Some changes are improvements over the original show: Longbottom expunges the original’s recurring refrain of “Showbiz, it’s just Showbiz,” and no one will miss it. One interpolation from the movie, “Listen,” actually serves well as a song of reconciliation between Deena and Effie near the show’s end.
But despite all that’s wrong, it’s hard to kill a show as solidly constructed as Dreamgirls. Henry Krieger’s score and Tom Eyen’s book just work, dammit. As long as you have a talented cast, which this production does, you’re going to have a good time. Moya Angela, the latest to undertake the star-making role of Effie White, is a fine actress and an amazing singer, although she relies too much on her belt in the first act. (A little more dynamic range would serve her better.) But when she takes the stage for the legendary “And I Am Telling You I’m Not Going,” the LED panels shut off, and she’s a single performer in a simple spotlight driving the crowd wild. Her overpowering skills and the raw emotional need and desperation she exhibits prove her a worthy successor to her most famous predecessors, Jennifers Hudson and Holliday.

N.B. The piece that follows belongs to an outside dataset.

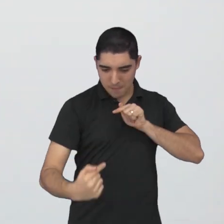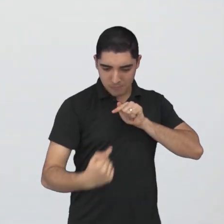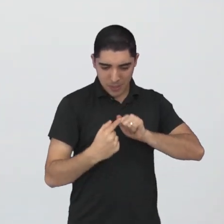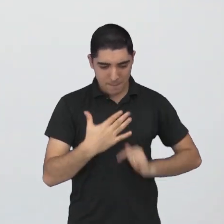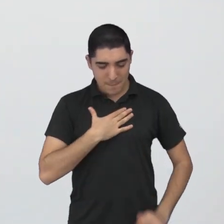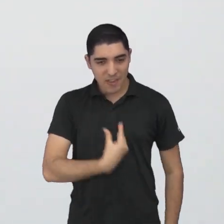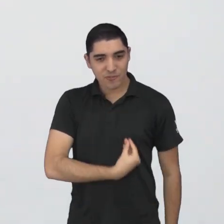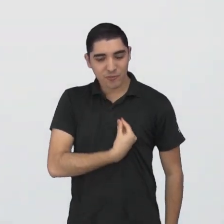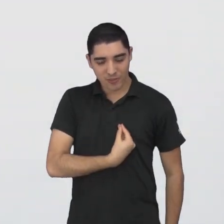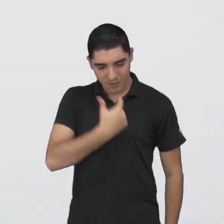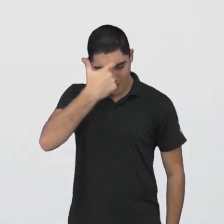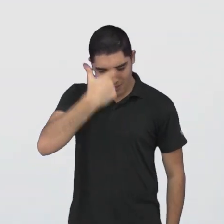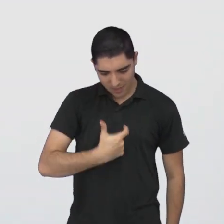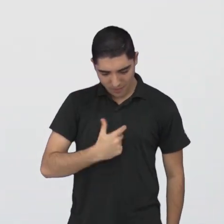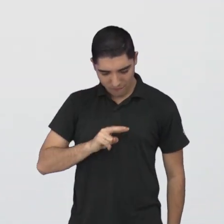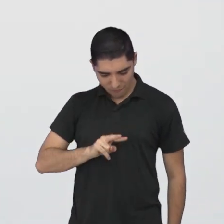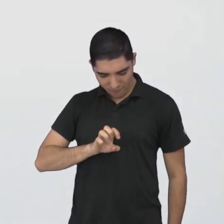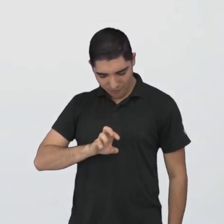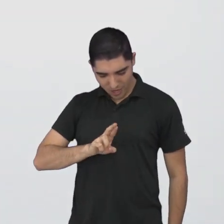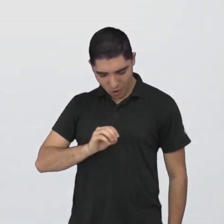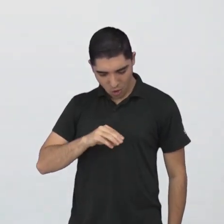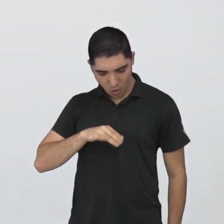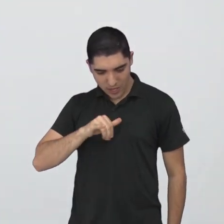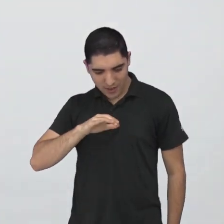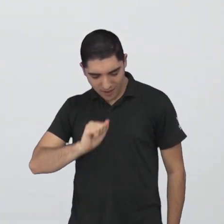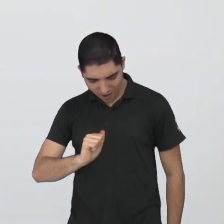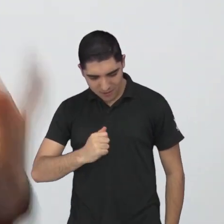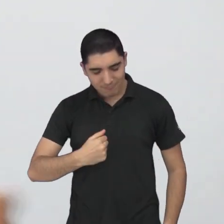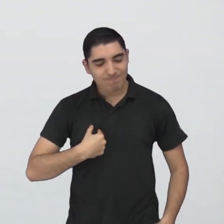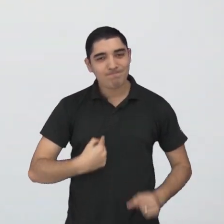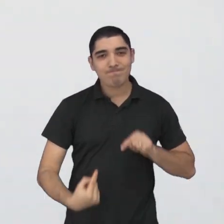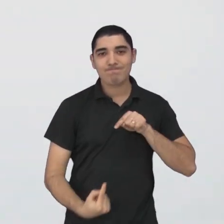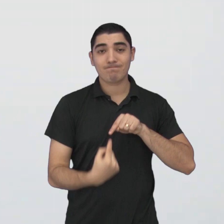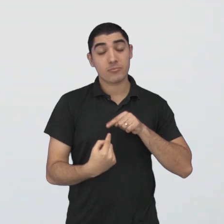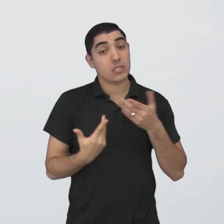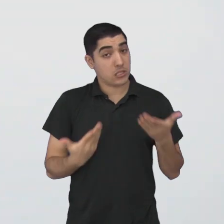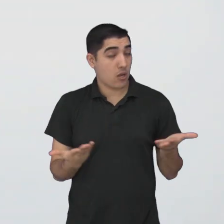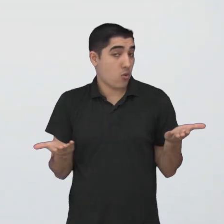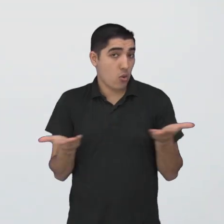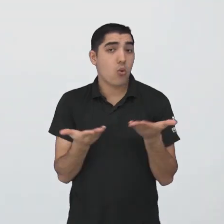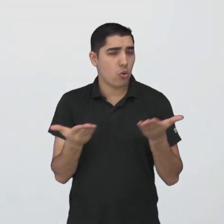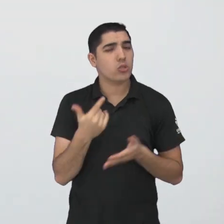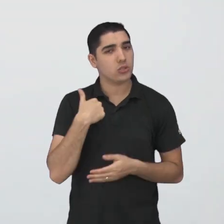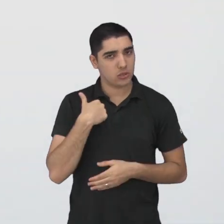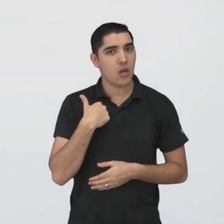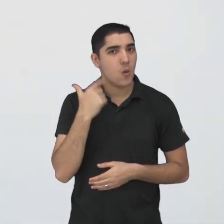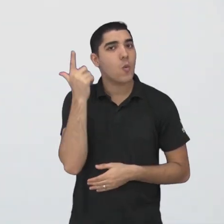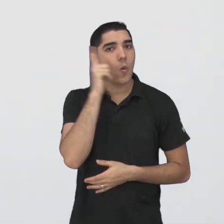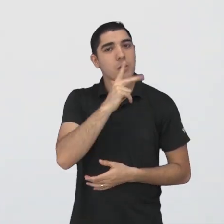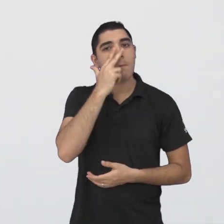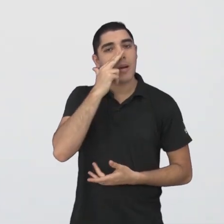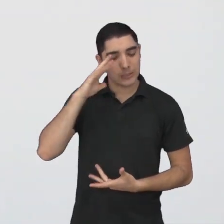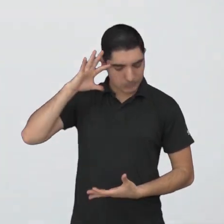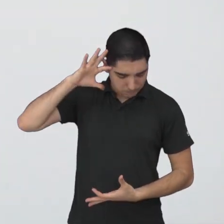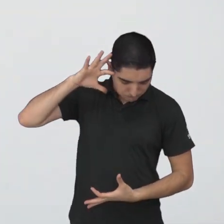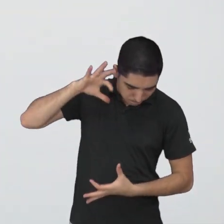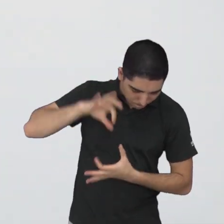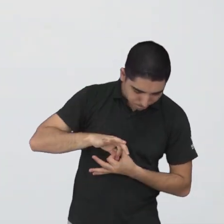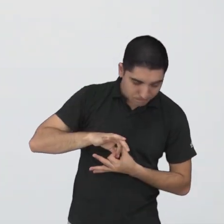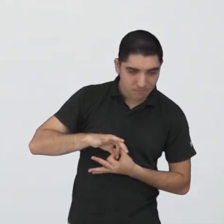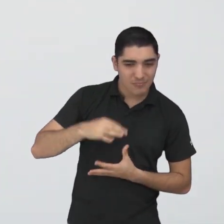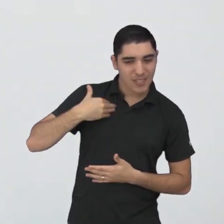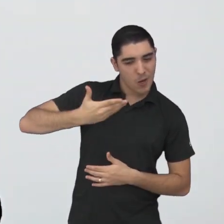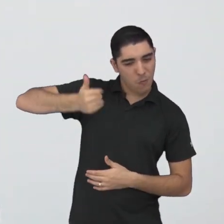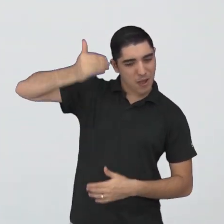a criança que tinha em mim também. Hoje eu tenho uma conexão comigo mesma, de criança, de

However, the real reason I’m writing about an inadequately directed show that has only one week left in its San Francisco run, is a star-making performance from an unexpected quarter. Chester Gregory as James Thunder Early (a sort of amalgamation of James Brown and Edwin Starr) is absolutely astounding. As a singer, he growls, screams, wails, and screeches, but all of it with an impeccable musicality. He can hold an impossibly high falsetto note for an eternity and then plunge down to an earthy rumble for a second eon. He’s possessed of genius comic timing. When Early first appears at a white Miami resort, singing “I Want You Baby,” he has to struggle to keep his raucous vocal abilities in check and sing “smoother,” i.e., more white. Gregory turns this into a show-stopping, virtuoso display. He’s in complete control of his actual audience (us) while hilariously in and out of control to his Miami audience. When in one of his more unhinged moments he approaches the Dreams (serving as his back-up singers), they run offstage in fright. Gregory is also the best dancer on the stage, defying both gravity and human anatomy as he melts down to his knees and pops smoothly back up again. Each time Gregory reappears, the audience visibly perks up, practically leaning forward in their seats to see what fresh treat this gifted performer will next put forward. When Early is fired by Curtis (a Berry-Gordy-type manager who serves as the play’s heavy) and dumped by Lorrell (he is married to someone else, so you can’t really blame her), Gregory performs a short musical phrase in response that once again dazzles. So much so, you can hear the audience thinking, Come on, Lorrell: Where are you gonna find someone else like Jimmy? A performance this good in a show so solidly created that it survives all manner of bad choices is reason enough to see this new production. Where else are you gonna find someone like Chester Gregory?